There is an important conversation to be had about whether science is extending life for too long, and Loh’s most shocking statements may be more shrewd calculations than heartfelt emotions; her undergraduate degree, after all, was in physics. But the reader still has the right to be shocked when, upon going to her father’s house soon after his death, Loh decides to take a selfie with her father’s corpse. Is this a thing? If so, it would seem more the action of a millennial than a baby boomer “at the dropping tail of the boom.”
It’s hard, however, to dislike any writer who calls a mortuary professional a “Styx crosser” regardless of other offenses. A-
BOOK NOTES
Since The New York Times once said Sandra Tsing Loh (reviewed above) was a candidate to be “the female David Sedaris,” it seems appropriate to see who else has earned this honor, and more importantly, whether they’re in paperback so we can take them to the beach.
Sedaris, of course, is the sly humorist made famous in 1992 by an essay about playing one of Santa’s elves at Macy’s, the broadcast of which is now an NPR holiday tradition. His books, which include Me Talk Pretty One Day and Let’s Explore Diabetes with Owls, seethe with weapons-grade humor softened by a folksy tone and a surprising depth of wisdom and lived pain.
Why do we need a female Sedaris? Hard to say because there is no equivalent search for a male Anne Lamott.
But the contenders, according to Google, include not only Loh but these authors:
Lauren Weedman,Miss Fortune (Plume, 304 pages)
Sloane Crosley, I Was Told There’d Be Cake (Riverhead, 230 pages)
Susan Reinhardt, Chimes from a Cracked Southern Belle (Grateful Steps, 384 pages)
Susan Jane Gilman, Hypocrite in a White, Pouffy Dress(Grand Central Publishing, 369 pages)
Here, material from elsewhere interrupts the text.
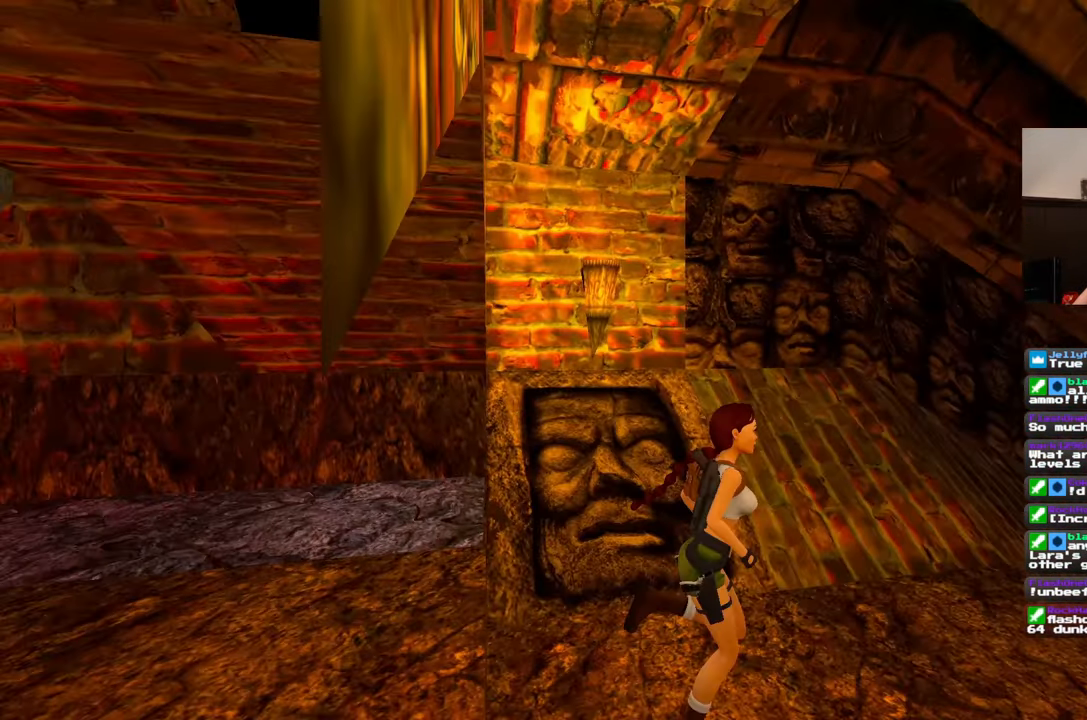
{"buttons": [], "left_stick": "center", "right_stick": "down-right", "events": [[17, "left_stick", "center"], [267, "right_stick", "down-right"]]}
Faith Salie, Approval Junkie (Three Rivers Press, 288 pages)
Jen Lancaster, Bitter is the New Black, (Berkley, 416 pages)
To be fair, there are others, but some women seem to have given the title to themselves on their blogs. I make no guarantees as to how Sedarisian these women are, but note that Crosley has especially good reviews.
Or you could just wait for a new Sedaris book to come out. The New York Times recently reported that there are two in the queue, The Best Of Me, a collection of previously published essays, due out in the fall (pandemic willing), and Carnival of Snackeries, more selections from the diary he has kept for more than 40 years, scheduled next year.